### [Work order]
Pictures stay out; please output the remaining data exactly.

### [Stored data]
○ ○ ○

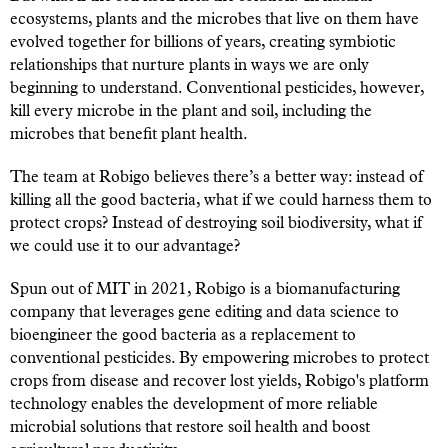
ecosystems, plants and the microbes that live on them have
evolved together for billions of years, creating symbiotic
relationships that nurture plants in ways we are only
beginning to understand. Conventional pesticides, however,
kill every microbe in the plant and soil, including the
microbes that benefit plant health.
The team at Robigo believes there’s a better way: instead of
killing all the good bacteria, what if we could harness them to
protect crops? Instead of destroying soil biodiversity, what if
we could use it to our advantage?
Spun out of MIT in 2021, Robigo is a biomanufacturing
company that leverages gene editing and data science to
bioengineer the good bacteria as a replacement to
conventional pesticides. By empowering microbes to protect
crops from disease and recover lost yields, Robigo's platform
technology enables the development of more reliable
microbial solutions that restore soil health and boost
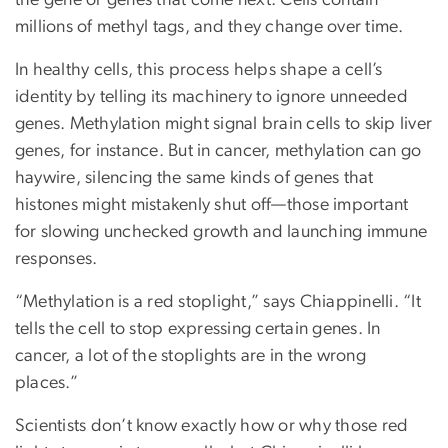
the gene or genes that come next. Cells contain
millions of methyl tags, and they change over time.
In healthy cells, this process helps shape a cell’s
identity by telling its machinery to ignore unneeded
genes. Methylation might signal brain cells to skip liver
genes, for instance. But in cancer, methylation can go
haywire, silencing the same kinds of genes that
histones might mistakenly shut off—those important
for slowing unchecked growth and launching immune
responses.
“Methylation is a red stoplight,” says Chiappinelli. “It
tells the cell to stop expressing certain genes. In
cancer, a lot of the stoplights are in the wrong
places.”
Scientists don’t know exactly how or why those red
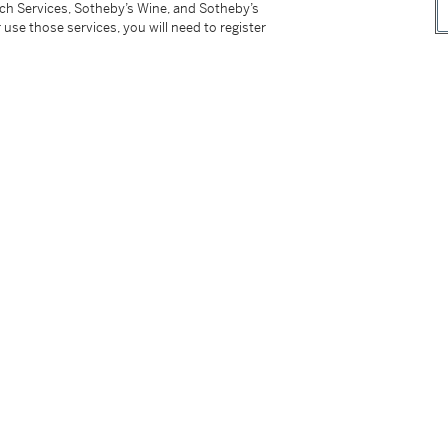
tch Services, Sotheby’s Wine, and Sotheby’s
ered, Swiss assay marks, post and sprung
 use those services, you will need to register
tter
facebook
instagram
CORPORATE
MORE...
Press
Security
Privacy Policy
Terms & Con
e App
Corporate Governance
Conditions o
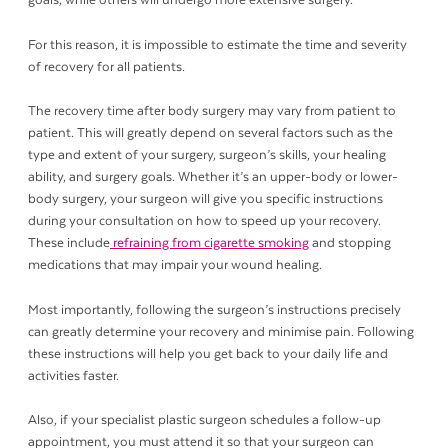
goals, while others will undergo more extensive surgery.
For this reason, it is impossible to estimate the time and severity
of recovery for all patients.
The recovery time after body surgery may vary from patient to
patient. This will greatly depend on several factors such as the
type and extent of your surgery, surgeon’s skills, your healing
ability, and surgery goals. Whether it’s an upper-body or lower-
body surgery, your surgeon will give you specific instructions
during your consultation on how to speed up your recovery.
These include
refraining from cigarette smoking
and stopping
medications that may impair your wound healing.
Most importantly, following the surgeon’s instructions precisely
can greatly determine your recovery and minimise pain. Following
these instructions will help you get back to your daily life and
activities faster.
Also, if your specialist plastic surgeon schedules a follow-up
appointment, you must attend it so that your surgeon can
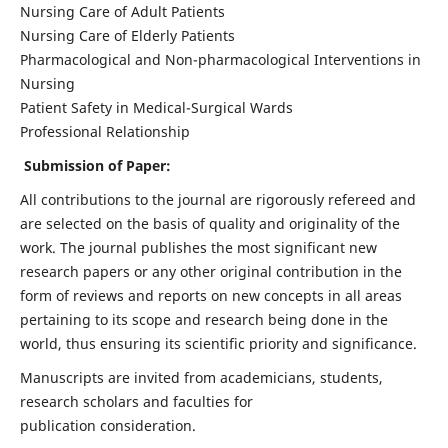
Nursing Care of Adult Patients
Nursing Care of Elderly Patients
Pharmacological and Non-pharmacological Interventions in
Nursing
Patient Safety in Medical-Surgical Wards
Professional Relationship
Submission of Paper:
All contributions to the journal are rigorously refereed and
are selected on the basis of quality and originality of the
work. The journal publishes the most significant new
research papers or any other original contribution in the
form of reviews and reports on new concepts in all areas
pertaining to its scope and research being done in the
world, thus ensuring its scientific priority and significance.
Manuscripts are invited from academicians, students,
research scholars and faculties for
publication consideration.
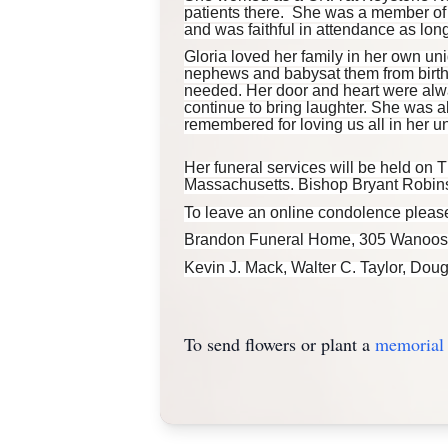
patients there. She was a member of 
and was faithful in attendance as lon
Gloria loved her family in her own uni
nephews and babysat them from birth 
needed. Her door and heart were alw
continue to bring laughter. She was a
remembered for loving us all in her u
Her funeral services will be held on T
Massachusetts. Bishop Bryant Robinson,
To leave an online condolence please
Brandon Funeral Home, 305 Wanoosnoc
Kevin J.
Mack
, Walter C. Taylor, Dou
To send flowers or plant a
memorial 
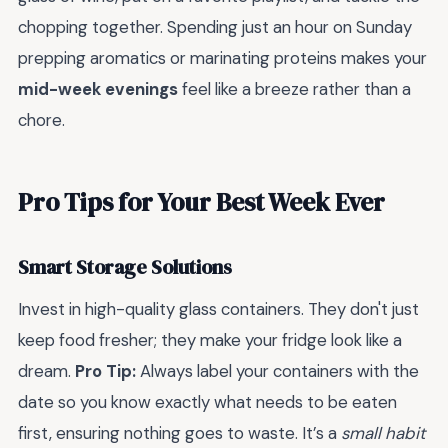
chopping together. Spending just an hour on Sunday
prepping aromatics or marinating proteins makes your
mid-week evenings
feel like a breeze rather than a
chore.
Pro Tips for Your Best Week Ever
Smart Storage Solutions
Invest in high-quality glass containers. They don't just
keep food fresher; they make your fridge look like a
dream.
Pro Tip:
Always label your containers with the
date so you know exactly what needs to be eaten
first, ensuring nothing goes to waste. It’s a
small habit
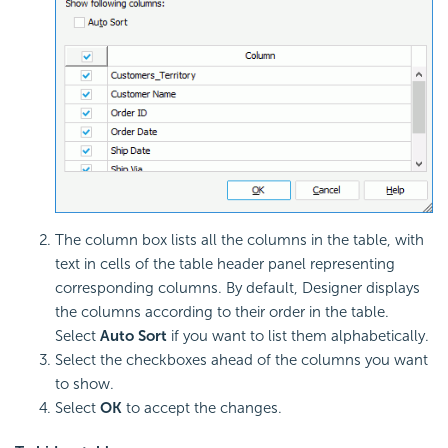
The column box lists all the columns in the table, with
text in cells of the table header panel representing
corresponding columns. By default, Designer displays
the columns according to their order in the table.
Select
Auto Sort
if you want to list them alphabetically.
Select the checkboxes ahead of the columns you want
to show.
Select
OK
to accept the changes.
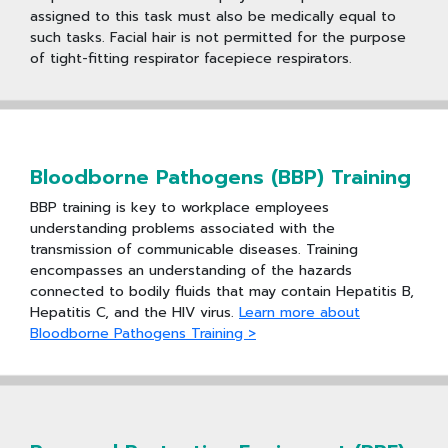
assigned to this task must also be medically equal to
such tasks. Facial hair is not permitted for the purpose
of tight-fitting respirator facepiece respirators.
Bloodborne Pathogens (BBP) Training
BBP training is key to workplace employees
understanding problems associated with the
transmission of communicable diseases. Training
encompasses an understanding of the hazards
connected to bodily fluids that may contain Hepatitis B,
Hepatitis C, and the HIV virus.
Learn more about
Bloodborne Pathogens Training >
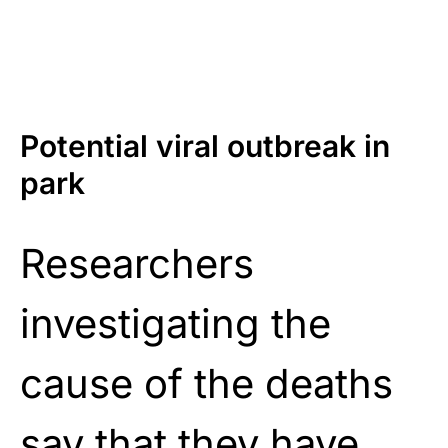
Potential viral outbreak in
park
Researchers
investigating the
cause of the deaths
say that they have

○ ○ ○

### [The answer]
ecosystems, plants and the microbes that live on them have
evolved together for billions of years, creating symbiotic
relationships that nurture plants in ways we are only
beginning to understand. Conventional pesticides, however,
kill every microbe in the plant and soil, including the
microbes that benefit plant health.
The team at Robigo believes there’s a better way: instead of
killing all the good bacteria, what if we could harness them to
protect crops? Instead of destroying soil biodiversity, what if
we could use it to our advantage?
Spun out of MIT in 2021, Robigo is a biomanufacturing
company that leverages gene editing and data science to
bioengineer the good bacteria as a replacement to
conventional pesticides. By empowering microbes to protect
crops from disease and recover lost yields, Robigo's platform
technology enables the development of more reliable
microbial solutions that restore soil health and boost
the gene or genes that come next. Cells contain
millions of methyl tags, and they change over time.
In healthy cells, this process helps shape a cell’s
identity by telling its machinery to ignore unneeded
genes. Methylation might signal brain cells to skip liver
genes, for instance. But in cancer, methylation can go
haywire, silencing the same kinds of genes that
histones might mistakenly shut off—those important
for slowing unchecked growth and launching immune
responses.
“Methylation is a red stoplight,” says Chiappinelli. “It
tells the cell to stop expressing certain genes. In
cancer, a lot of the stoplights are in the wrong
places.”
Scientists don’t know exactly how or why those red
tch Services, Sotheby’s Wine, and Sotheby’s
ered, Swiss assay marks, post and sprung
 use those services, you will need to register
tter
facebook
instagram
CORPORATE
MORE...
Press
Security
Privacy Policy
Terms & Con
e App
Corporate Governance
Conditions o
goals, while others will undergo more extensive surgery.
For this reason, it is impossible to estimate the time and severity
of recovery for all patients.
The recovery time after body surgery may vary from patient to
patient. This will greatly depend on several factors such as the
type and extent of your surgery, surgeon’s skills, your healing
ability, and surgery goals. Whether it’s an upper-body or lower-
body surgery, your surgeon will give you specific instructions
during your consultation on how to speed up your recovery.
These include
refraining from cigarette smoking
and stopping
medications that may impair your wound healing.
Most importantly, following the surgeon’s instructions precisely
can greatly determine your recovery and minimise pain. Following
these instructions will help you get back to your daily life and
activities faster.
Also, if your specialist plastic surgeon schedules a follow-up
appointment, you must attend it so that your surgeon can
Nursing Care of Adult Patients
Nursing Care of Elderly Patients
Pharmacological and Non-pharmacological Interventions in
Nursing
Patient Safety in Medical-Surgical Wards
Professional Relationship
Submission of Paper:
All contributions to the journal are rigorously refereed and
are selected on the basis of quality and originality of the
work. The journal publishes the most significant new
research papers or any other original contribution in the
form of reviews and reports on new concepts in all areas
pertaining to its scope and research being done in the
world, thus ensuring its scientific priority and significance.
Manuscripts are invited from academicians, students,
research scholars and faculties for
publication consideration.
patients there. She was a member of 
and was faithful in attendance as lon
Gloria loved her family in her own uni
nephews and babysat them from birth 
needed. Her door and heart were alw
continue to bring laughter. She was a
remembered for loving us all in her u
Her funeral services will be held on T
Massachusetts. Bishop Bryant Robinson,
To leave an online condolence please
Brandon Funeral Home, 305 Wanoosnoc
Kevin J.
Mack
, Walter C. Taylor, Dou
To send flowers or plant a
memorial 
chopping together. Spending just an hour on Sunday
prepping aromatics or marinating proteins makes your
mid-week evenings
feel like a breeze rather than a
chore.
Pro Tips for Your Best Week Ever
Smart Storage Solutions
Invest in high-quality glass containers. They don't just
keep food fresher; they make your fridge look like a
dream.
Pro Tip:
Always label your containers with the
date so you know exactly what needs to be eaten
first, ensuring nothing goes to waste. It’s a
small habit
The column box lists all the columns in the table, with
text in cells of the table header panel representing
corresponding columns. By default, Designer displays
the columns according to their order in the table.
Select
Auto Sort
if you want to list them alphabetically.
Select the checkboxes ahead of the columns you want
to show.
Select
OK
to accept the changes.
assigned to this task must also be medically equal to
such tasks. Facial hair is not permitted for the purpose
of tight-fitting respirator facepiece respirators.
Bloodborne Pathogens (BBP) Training
BBP training is key to workplace employees
understanding problems associated with the
transmission of communicable diseases. Training
encompasses an understanding of the hazards
connected to bodily fluids that may contain Hepatitis B,
Hepatitis C, and the HIV virus.
Learn more about
Bloodborne Pathogens Training >
Potential viral outbreak in
park
Researchers
investigating the
cause of the deaths
say that they have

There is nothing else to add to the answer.